Since a majority vote of the Turkish Cypriot deputies in the house was needed to pass tax legislation, the Turkish Cypriots used it as a bargaining tool to force compliance over the 70:30 ratio and various other issues which had as their objective the continued segregation of the two ethnic groups. For example, colonial laws had to be extended eight times while both communities discussed legislation relating to separate municipalities. This provision had been the greatest victory for Turkey in this settlement. The President offered the Turks compensating safeguards, but was not prepared to implement provisions which opened the way to partition. Deadlock inevitably resulted again and again in a number of other areas.

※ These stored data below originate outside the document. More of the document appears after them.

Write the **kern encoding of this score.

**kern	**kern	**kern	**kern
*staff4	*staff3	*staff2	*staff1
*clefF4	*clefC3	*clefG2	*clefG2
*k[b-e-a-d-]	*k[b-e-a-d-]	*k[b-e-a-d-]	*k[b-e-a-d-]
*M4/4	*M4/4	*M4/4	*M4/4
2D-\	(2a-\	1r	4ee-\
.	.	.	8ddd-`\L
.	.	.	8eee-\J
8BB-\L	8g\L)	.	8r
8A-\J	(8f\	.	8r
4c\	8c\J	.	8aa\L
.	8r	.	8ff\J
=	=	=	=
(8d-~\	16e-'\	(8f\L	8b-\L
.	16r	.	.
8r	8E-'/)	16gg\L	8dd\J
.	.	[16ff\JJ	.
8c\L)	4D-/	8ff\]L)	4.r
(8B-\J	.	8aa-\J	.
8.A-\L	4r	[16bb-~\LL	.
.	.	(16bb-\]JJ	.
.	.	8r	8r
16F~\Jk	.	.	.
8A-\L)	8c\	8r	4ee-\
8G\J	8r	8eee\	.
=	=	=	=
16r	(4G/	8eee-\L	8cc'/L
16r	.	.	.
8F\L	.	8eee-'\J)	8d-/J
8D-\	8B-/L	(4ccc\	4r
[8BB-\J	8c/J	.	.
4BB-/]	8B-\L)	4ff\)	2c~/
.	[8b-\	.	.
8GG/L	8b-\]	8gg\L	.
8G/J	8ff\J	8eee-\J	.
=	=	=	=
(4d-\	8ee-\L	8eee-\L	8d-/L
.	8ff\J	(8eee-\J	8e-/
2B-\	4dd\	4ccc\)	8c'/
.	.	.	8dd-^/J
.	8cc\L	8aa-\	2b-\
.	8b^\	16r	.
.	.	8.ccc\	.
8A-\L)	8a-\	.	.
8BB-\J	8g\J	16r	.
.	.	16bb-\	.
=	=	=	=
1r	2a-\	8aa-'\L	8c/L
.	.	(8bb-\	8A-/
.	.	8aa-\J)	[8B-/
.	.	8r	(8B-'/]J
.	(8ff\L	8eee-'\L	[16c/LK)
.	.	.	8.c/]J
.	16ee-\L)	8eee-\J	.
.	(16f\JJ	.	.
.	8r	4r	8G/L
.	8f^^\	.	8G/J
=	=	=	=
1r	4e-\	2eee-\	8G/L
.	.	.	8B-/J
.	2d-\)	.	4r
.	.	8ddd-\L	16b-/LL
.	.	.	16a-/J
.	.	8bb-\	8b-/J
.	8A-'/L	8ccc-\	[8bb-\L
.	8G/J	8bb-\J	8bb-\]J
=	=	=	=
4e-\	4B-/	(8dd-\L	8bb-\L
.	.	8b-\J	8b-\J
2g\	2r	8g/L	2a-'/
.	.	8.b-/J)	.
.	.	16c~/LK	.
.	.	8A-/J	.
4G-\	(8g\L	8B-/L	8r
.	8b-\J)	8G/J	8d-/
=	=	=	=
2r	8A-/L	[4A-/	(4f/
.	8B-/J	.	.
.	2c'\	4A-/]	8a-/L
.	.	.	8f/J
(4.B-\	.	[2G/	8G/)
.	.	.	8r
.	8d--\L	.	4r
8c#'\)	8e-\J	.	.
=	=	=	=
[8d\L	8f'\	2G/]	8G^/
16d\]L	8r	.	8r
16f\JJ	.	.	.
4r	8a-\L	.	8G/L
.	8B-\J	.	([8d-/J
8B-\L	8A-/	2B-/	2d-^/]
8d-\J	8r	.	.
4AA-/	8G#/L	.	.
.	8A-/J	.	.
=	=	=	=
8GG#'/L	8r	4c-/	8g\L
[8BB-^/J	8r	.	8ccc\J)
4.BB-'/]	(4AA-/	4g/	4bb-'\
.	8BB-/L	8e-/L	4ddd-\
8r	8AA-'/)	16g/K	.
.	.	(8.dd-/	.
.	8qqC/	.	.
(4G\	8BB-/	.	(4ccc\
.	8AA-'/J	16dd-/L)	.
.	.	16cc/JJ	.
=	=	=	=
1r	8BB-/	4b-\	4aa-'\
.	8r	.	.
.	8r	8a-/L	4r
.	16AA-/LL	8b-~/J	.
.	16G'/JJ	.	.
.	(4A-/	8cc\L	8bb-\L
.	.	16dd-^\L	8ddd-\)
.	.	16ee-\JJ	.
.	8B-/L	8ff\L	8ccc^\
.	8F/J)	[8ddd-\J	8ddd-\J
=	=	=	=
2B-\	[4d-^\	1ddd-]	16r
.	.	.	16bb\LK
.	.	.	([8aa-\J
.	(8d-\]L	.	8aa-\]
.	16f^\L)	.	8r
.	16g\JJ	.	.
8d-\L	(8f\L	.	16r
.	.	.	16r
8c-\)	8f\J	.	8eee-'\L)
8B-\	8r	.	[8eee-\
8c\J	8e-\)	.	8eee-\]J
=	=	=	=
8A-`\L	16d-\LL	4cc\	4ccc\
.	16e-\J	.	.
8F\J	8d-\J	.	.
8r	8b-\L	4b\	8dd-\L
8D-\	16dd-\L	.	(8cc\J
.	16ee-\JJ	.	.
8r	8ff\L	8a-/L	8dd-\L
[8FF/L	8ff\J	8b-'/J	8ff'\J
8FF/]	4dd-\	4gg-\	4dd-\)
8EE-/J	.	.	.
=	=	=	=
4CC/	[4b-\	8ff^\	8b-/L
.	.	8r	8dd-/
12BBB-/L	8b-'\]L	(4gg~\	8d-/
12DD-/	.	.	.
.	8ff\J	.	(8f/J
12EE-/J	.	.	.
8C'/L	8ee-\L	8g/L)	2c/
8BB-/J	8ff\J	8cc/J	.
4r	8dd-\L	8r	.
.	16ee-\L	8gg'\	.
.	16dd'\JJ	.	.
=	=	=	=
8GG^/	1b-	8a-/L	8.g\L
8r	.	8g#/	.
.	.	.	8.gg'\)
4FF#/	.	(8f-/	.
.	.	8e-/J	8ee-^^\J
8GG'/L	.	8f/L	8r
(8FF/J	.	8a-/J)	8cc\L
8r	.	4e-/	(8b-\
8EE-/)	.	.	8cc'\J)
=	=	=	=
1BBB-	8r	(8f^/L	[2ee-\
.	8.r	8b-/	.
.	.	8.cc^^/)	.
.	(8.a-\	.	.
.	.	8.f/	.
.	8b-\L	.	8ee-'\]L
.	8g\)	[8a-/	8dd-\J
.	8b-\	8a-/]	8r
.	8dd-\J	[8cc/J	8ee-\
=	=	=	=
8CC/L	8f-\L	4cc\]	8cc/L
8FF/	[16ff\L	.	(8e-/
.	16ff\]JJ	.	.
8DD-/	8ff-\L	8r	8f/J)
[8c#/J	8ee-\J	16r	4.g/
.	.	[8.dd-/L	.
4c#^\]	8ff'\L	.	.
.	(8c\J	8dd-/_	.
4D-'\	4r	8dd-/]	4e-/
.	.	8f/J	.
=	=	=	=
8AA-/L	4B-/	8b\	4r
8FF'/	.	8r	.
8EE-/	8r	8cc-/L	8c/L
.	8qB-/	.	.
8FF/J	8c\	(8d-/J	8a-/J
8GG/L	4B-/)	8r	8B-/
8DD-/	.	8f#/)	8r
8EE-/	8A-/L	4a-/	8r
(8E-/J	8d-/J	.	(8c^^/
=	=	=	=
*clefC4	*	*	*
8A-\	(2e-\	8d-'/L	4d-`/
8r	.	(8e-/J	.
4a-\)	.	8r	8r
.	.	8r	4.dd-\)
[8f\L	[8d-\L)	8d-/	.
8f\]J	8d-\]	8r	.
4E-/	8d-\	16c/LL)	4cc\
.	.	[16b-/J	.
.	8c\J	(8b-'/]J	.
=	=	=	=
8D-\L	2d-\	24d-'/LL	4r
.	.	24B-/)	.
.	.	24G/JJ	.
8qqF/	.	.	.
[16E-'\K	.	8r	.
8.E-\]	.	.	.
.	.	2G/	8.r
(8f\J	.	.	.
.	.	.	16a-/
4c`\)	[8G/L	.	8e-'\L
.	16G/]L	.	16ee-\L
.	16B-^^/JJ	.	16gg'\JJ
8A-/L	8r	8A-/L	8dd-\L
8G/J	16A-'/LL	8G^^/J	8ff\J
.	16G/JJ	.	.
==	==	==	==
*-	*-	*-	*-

Already by the end of the 1961 the Turkish language press was calling for intervention by the powers, meaning the UK and the US. In essence, there was a fundamental belief on the part of the Turkish Cypriots in the eventual intervention of Turkey to establish the partition of Cyprus. This belief underpinned their unco-operative attitude towards the Greek Cypriots and, not surprisingly, created the cycle of mistrust amongst Turkish Cypriots which culminated in the crisis of 1963. Indeed, one of the starkest indications of the Turkish Cypriot mistrust were the brutal political murders of Ayhan Hikmet and Ahmet Gurkhan in 1962 by TMT. Both Hikmet and Gurkhan were publishers who advocated closer association and co-operation between Greek and Turkish Cypriots. TMT was again in action to ensure that the genuine voice of the Turkish Cypriots was silenced, and this applied not only to journalists and publishers, but to many political activists and ordinary people too.